I believe that actually loads programmable extensions, not SQL.

It does however differ from what the OP wanted, actually I'm not very sure what the OP wants. Loading extensions are very possible (not just in the CLI, but any SQLite engine instance where allowed), alternatively, compiling added code into the CLI is possible too.

The original request reads as if the OP wished to access the sqlite_create_function API somehow from an already-compiled CLI but not via a loaded library, which is very much not possible currently, as Larry explained.

I recall someone here posting an extension which lets you add sqlite UDF functions, taking a Name and an SQL statement, and any time after that you use that Name inside a query, the SQL code will execute.

Something like:

  SELECT MAKEFUNC('Twice', 'SELECT ?1 * 2');

  SELECT Twice(3);
--> 6

I thought it quite clever at the time, but had no cause to use it yet and unfortunately do not recall the name, but someone else here may.

(8.1) Originally by Keith Medcalf (kmedcalf) with edits by Stephan Beal (stephan) on 2021-09-29 02:21:24 from 8.0 in reply to 7 [link] [source]
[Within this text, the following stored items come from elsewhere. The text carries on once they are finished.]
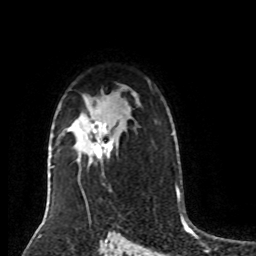
Breast MRI (dynamic contrast-enhanced), one axial slice. Position 58 of 80 along the scan axis. Cropped to one breast. Dynamic contrast-enhanced series, time point 2 of 8 at this slice position (early post-contrast). 1.5 T. TE 4.2 ms, TR 7 ms. 2 mm slice thickness. 256 × 256 image matrix, field of view 170 × 170 mm. Female patient.
Structures marked on this image (semi-automatically segmented with operator editing):
- enhancing-tissue mask used for the functional tumour volume (all voxels passing the contrast-enhancement thresholds inside the analysis volume; usually the tumour): bounding box <92,122,113,158> (left, top, right, bottom; pixels)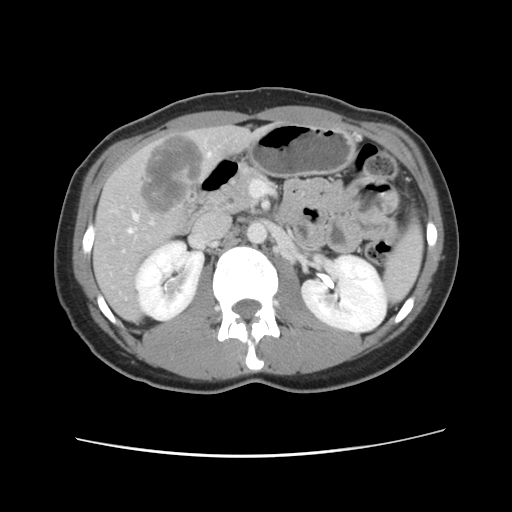
Contrast-enhanced abdominal CT, one axial slice. Slice 46 of 134 in the series (ordered by position). 120 kVp. Soft-tissue window (W 400 / L 40 HU). 2.5 mm slice thickness. 512 × 512 image matrix, field of view 339 × 339 mm. From the clinical record (not read from this slice): patient: female, age 35 years at operation; diagnosis: colorectal cancer liver metastases, imaged before liver resection; multiple liver metastases: yes.
Outlined on this slice (outlined manually by an expert reader):
- hepatic veins: bounding box <128,153,211,234> (left, top, right, bottom; pixels)
- liver: <94,126,261,320>
- planned liver remnant (the part of the liver to remain after resection): <93,131,262,320>
- liver metastasis: <138,136,205,217>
which is very much not possible currently

That is actually untrue. You can export symbols from an executable (such as the CLI). You do not actually need to name the "shared object" with a .dll or .so extension if you do not want to do so. You can call it "ThumpingGiraff.Eaters" and STILL have it be the CLI application and STILL export symbols for external use.

I suspect that what the OP is asking is whether the CLI has a "CREATE FUNCTION" command and a compiler. The answer is no. However, the CLI does "contain" sqlite3_create_function and calls it quite fine for defining functions such as date(), time(), datetime(), strftime(), sin(), cos(), etc, etc, as specified in the documentation.

Although you can type "sqlite3_create_function" at the CLI user interface, it will have no different effect than if you type that phrase into a word processor.

(9) By anonymous on 2021-09-29 13:05:24 in reply to 7 [link] [source]

Maybe that one? https://github.com/0x09/sqlite-statement-vtab/

Mentioned here and here.

Can be (ab)used as 'function' by wrapping the table-valued-function as scalar subquery ...

sqlite> .load ./statement_vtab

sqlite> CREATE VIRTUAL TABLE twice USING statement((SELECT 2 * :x as y));
sqlite> select (select y from twice(9)) as result;
result
18

or - arguably less clumsy - with a join

sqlite> create table t1(v);
sqlite> insert into t1 values(4),(7),(99);

sqlite> select t1.v, twice.y as r from t1 left join twice(t1.v);
v|r
4|8
7|14
99|198

(5) By anonymous on 2021-09-28 11:36:05 in reply to 1.0 [link] [source]

(Other 'anonymous' than OP)

No, not directly. But using an extension you can create functions using Lua in the CLI.